Когда выступающие на вечере, кроме имажинистов, стали расходиться, Рюрик Ивнев предложил всем немного отдохнуть. Мы расселись в примыкающей к эстраде комнате. Переволновавшись на вечере, я опустился в глубокое кресло, прислонился к спинке и закрыл глаза. Я слышал, как обсуждали выступление Маяковского и речь Есенина. Вдруг до меня донеслись четкие слова:
— Граждане имажинисты…
Я открыл глаза и увидел командира милиции с двумя шпалами в петлицах, который, вежливо отдавая приветствие, предлагал нам всем последовать за ним в отделение.
Неожиданно из угла комнаты раздался внушительный бас:
— Я — Блюмкин! Доложите вашему начальнику, что я не считаю нужным приглашать имажинистов в отделение!
Командир удалился, а мы стали обсуждать создавшееся положение. Нас удивило: почему нужно идти имажинистам, а не всем участникам вечера? Но командир вскоре явился и, взяв под козырек, доложил Блюмкину, что такой-то товарищ оставляет все на его усмотрение.
Мы никуда не пошли, а отправились в «Стойло Пегаса». Но здесь я поневоле должен познакомить читателей с Блюмкиным.
Кто бы мог подумать, что Блюмкин был совсем не тем, за кого себя выдавал? Только недавно появилась обстоятельная статья, разоблачающая этого «террориста».[23]
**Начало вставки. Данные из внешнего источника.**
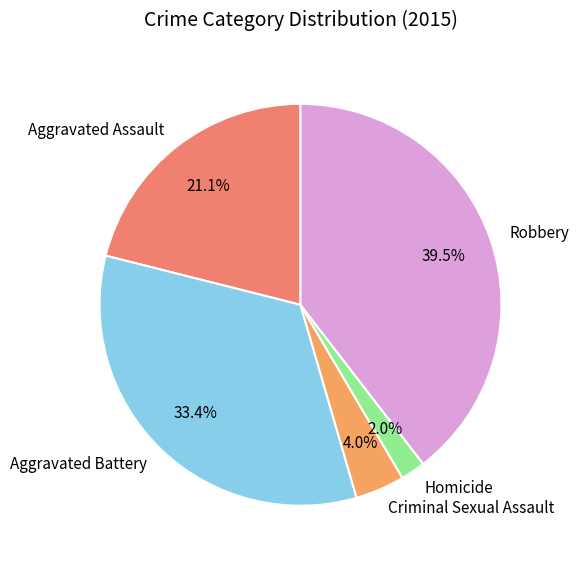

What percentage do Aggravated Battery and Homicide together represent?

35.4%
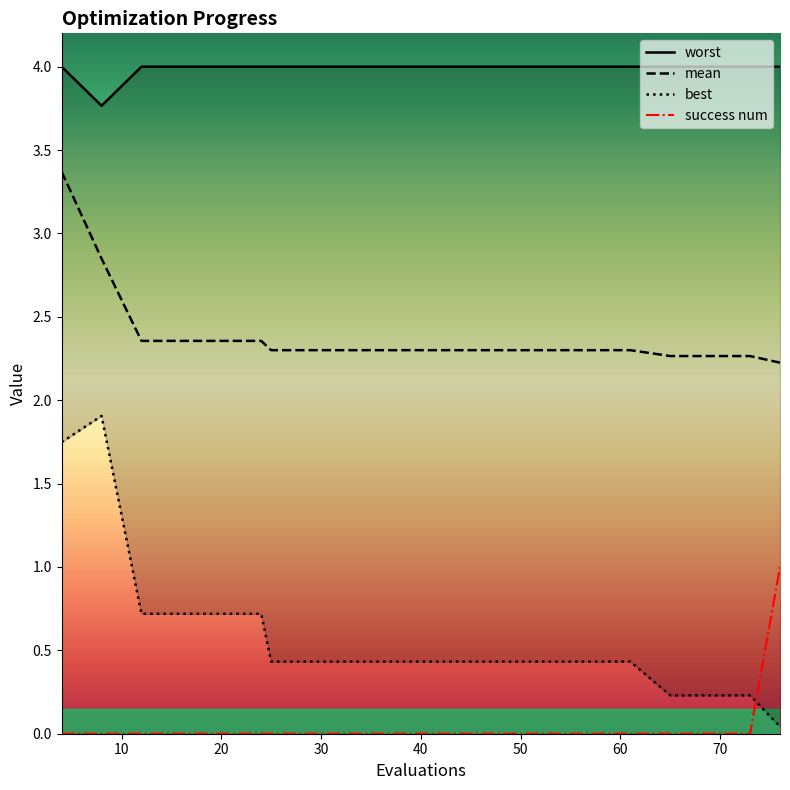

Which series has the widest spread of values?

best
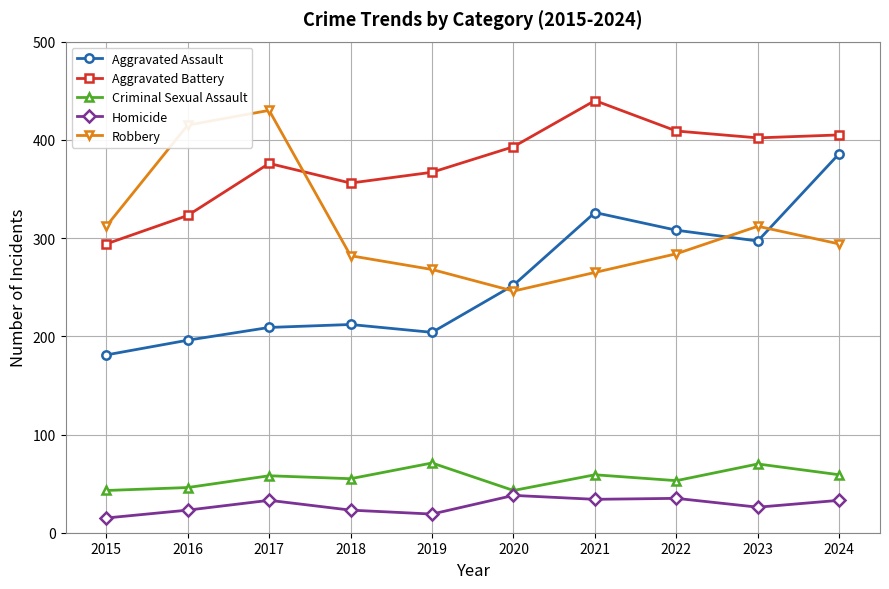

Which category has the highest value in the Aggravated Assault series?

2024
Блюмкин во всех анкетах писал, что он — литературный работник. Вообще-то он очень недолго служил электромонтером. После Февральской революции ораторствовал на митингах, воспылав любовью к крестьянам. Потом вступил в партию левых эсеров. Никогда не державший в руках оружия, он становится руководителем разных боевых левоэсеровских отрядов. Именно левые эсеры добились, чтобы Блюмкина назначили начальником штаба 3-й армии Украинской республики, а в мае 1918 года его командируют в ВЧК. Ф. Э. Дзержинский и М. И. Лацис поняли, что Блюмкин — карьерист с авантюрным душком, и не давали ему серьезных заданий. Он с умыслом усердно вел единственное следствие по несущественному делу некоего Роберта Мирбаха.